I Fratelli e le Sorelle non avevano ben capito il discorso del generale, ma la sua espressione raccolta e ispirata e il suono di parole note e amate avevano toccato e commosso tutti i cuori.
Le frasi di questo discorso erano mutuate dal Salmo 84 della Bibbia ricorrente nei sermoni del Decano e rifletteva il momento gioioso del ritorno di Israele dall’esilio babilonese nella terra dei padri.
Ma, accanto a questo ritorno fisico, il Salmo celebra un ritorno più interiore e spirituale. che vale non solo per l’antico Israele ma per i fedeli di tutti i tempi. In esso agisce efficacemente il Signore, rivelando il suo amore nel perdonare l’iniquità del suo popolo e, nel cancellare tutti i suoi peccati.
Dopo quelle parole, come per incanto, i convitati presero la parola e si alternavano nel rievocare con affetto e ammirazione la vita del decano, la sua grande saggezza e spiritualità, la memorabile conversione di un abitante del luogo provocata dalle sue prediche infiammate, il miracolo di una tempesta sedata per permettergli di raggiungere tutti gli abitanti del fiordo. E venivano anche citate con condivisa approvazione e gratitudine le due Sorelline, le loro opere di carità, l’instancabile presenza nelle case dei malati.

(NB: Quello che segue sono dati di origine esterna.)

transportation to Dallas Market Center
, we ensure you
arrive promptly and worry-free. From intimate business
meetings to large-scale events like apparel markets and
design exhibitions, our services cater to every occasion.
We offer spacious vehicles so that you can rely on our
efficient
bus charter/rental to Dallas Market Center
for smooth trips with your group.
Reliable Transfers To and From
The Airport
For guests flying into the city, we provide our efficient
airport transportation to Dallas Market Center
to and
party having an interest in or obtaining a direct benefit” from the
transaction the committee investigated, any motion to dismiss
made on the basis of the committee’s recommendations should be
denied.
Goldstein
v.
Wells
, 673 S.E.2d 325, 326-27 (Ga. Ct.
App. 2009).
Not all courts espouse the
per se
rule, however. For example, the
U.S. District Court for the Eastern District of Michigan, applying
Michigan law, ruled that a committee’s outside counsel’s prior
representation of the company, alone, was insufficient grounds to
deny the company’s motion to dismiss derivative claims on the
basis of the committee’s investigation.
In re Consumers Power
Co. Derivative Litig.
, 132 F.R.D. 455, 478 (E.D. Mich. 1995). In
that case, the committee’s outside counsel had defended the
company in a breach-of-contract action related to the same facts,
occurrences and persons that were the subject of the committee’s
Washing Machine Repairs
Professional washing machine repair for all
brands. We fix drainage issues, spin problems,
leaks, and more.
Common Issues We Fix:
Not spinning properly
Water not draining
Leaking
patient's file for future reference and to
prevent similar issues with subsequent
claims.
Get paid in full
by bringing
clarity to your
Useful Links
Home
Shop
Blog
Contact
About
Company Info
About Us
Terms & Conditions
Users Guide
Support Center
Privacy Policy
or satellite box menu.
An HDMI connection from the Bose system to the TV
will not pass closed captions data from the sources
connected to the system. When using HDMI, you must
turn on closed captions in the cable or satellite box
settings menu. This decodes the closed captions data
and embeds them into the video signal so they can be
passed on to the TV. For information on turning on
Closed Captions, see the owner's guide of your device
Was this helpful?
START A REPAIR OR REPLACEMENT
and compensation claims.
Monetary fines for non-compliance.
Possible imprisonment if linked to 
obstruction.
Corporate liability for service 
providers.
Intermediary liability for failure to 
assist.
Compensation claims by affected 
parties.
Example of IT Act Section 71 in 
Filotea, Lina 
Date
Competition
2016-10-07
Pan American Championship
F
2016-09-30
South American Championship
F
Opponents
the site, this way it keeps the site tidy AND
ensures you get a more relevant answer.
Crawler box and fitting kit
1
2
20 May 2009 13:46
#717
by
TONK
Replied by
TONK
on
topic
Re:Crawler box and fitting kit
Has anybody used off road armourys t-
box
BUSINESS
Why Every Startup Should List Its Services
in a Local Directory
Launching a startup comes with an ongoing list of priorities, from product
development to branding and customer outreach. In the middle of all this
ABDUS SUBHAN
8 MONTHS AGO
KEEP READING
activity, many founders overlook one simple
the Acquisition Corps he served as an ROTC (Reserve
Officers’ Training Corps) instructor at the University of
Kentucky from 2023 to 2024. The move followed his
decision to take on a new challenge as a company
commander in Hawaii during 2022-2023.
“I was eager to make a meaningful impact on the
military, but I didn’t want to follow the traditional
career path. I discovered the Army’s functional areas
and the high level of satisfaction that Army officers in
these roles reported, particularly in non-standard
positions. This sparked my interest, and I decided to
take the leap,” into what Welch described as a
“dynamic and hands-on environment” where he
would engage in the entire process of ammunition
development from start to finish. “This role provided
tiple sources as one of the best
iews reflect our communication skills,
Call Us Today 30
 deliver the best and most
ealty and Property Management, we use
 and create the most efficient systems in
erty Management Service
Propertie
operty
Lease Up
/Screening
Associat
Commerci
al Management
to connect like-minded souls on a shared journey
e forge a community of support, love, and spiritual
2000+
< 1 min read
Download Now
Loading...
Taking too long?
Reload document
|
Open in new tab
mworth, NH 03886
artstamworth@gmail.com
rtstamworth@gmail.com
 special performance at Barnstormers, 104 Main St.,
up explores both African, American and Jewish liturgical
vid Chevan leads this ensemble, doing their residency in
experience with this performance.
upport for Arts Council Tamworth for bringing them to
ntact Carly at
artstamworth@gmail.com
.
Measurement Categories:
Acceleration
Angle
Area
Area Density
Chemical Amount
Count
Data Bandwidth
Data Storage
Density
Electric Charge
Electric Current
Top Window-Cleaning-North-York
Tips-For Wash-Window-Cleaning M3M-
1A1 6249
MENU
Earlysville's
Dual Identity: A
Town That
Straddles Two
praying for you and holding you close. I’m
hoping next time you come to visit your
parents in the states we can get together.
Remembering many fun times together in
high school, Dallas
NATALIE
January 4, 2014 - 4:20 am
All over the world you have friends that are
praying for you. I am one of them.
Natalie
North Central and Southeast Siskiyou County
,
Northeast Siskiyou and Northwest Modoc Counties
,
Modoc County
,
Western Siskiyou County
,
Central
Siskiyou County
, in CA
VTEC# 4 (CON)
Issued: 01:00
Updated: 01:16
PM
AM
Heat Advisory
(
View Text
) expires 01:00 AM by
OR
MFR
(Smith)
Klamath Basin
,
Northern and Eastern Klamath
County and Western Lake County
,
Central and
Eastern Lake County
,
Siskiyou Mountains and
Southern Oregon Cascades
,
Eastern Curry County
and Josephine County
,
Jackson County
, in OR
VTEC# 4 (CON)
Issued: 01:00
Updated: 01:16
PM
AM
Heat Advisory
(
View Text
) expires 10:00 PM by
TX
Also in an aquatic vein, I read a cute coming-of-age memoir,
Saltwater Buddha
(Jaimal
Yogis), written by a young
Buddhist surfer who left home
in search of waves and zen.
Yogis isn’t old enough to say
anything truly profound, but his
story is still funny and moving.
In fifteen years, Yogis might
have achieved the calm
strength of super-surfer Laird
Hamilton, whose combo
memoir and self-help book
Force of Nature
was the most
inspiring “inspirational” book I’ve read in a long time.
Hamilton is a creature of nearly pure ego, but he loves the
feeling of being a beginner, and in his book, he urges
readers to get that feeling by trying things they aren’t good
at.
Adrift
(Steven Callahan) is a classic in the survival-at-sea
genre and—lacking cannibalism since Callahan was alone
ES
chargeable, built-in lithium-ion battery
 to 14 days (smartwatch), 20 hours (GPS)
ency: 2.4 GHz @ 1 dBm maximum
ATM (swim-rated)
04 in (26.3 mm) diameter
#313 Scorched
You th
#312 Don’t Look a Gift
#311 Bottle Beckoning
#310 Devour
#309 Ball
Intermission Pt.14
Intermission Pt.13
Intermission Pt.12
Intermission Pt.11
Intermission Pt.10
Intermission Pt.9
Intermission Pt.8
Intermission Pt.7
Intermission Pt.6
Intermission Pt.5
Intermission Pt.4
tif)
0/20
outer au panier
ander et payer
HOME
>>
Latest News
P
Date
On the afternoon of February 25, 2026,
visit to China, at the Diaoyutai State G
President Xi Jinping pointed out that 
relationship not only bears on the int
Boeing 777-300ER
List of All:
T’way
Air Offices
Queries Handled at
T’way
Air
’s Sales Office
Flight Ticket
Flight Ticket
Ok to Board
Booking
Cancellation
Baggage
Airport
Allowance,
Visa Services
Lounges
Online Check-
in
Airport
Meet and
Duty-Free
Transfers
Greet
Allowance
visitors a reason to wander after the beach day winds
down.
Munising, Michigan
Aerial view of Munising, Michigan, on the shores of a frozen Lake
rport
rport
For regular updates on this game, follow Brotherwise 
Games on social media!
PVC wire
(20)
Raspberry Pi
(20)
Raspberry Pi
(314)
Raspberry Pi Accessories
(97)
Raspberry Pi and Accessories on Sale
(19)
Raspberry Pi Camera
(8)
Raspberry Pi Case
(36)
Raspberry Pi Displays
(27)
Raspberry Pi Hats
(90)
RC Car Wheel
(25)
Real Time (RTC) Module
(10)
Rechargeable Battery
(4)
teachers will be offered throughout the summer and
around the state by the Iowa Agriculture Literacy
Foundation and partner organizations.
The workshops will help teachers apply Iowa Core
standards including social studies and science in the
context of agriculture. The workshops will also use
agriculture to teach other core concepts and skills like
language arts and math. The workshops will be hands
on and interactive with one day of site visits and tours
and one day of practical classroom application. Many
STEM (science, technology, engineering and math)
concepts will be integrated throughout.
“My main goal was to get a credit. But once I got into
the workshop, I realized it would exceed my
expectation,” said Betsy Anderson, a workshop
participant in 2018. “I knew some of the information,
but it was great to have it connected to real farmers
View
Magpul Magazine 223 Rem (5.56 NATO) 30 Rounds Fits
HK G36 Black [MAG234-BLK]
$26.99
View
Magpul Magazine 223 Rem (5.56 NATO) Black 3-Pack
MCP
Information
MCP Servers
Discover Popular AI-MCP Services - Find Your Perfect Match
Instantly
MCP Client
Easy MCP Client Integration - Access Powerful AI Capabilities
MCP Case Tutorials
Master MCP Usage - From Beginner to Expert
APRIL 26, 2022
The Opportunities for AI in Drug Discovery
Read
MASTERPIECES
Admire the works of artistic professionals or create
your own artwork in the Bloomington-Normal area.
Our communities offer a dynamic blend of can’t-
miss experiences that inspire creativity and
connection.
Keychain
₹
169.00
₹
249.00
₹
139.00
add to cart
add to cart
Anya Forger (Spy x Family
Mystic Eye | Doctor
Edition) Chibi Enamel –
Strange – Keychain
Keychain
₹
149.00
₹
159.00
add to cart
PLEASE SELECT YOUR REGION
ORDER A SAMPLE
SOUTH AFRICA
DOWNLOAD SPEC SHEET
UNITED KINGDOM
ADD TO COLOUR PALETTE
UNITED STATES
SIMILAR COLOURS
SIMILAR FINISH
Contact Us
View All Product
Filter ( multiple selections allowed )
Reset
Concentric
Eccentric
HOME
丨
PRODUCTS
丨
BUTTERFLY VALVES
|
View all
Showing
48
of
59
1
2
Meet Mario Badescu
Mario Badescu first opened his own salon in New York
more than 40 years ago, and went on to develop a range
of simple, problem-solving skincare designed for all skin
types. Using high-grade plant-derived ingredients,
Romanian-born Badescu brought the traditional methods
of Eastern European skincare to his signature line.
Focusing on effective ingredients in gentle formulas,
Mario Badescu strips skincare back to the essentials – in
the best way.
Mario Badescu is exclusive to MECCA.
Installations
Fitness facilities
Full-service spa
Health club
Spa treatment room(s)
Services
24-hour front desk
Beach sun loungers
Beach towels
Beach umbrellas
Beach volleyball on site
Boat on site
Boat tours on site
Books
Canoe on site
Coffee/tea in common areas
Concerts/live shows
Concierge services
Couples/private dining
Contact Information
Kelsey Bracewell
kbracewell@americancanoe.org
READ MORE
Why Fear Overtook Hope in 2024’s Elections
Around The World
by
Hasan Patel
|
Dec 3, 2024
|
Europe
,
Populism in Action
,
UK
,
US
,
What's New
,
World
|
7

Come non lodarle e non riconoscere il dono della loro presenza in mezzo a loro?
Ognuno dei commensali aveva la sensazione di aver ritrovato se stesso con le doti di bontà di un tempo e di assistere al compimento di eventi irrisolti (9): le due vecchie nemiche si riconciliarono serenamente, i due Fratelli litigiosi scherzarono con lieta ilarità sui passati rancori, la vedova si scambiò un lungo bacio con l’innamorato rimasto fedele, senza più rimorsi e sotterfugi.
La anziana signora Loewenhielm fu la prima ad andarsene.
Quando il generale si accomiatò da Martina, le confessò che la sua immagine era stata sempre viva accanto a lui e così sarebbe stato per il resto della sua vita. E Martina ricambiò la promessa. La frase del giovane Lorens di molti anni prima poteva essere ora ripresa e ribaltata ed egli infatti disse:
“Ho trascorso con voi ogni giorno della mia vita. Ditemi che lo sapete. [...] Ditemi che sapete anche che io sarò ancora con voi ogni giorno che m'è dato da vivere. Ogni ora siederò a pranzare con voi: non con il mio corpo, che non ha importanza, ma con il mio spirito. Perché stasera, cara sorella, ho imparato che in questo mondo ogni cosa è possibile”. Martina pacatamente ripeté nel commiato: “Sì, è così, caro fratello. In questo mondo qualsiasi cosa è possibile”.
Quando alla fine la compagnia si sciolse, non nevicava più. Le città e le montagne erano immerse in uno splendore bianco che nulla aveva di terreno e il cielo, leggiamo, era illuminato da migliaia di stelle.
I fratelli uscirono dalla casa gialla barcollando sulla neve e si sentivano tornati bambini e avanzavano tenendosi per mano fisicamente e spiritualmente, quasi danzando travolti da questa celestiale seconda infanzia.
NOTE
9. Affermava Ricoeur (V. Aforismi, Identità e racconto, ’intervista del 1991) che la persona col passare degli anni può cambiare, subire variazioni nel carattere e nei sentimenti, diventare irriconoscibile a sé stessa, ma di fatto non perde mai la sua identità profonda, quella che attende per sé il compiersi della promessa, cioè dello svelarsi del suo vero volto, e si mantiene nel tempo e si conserva.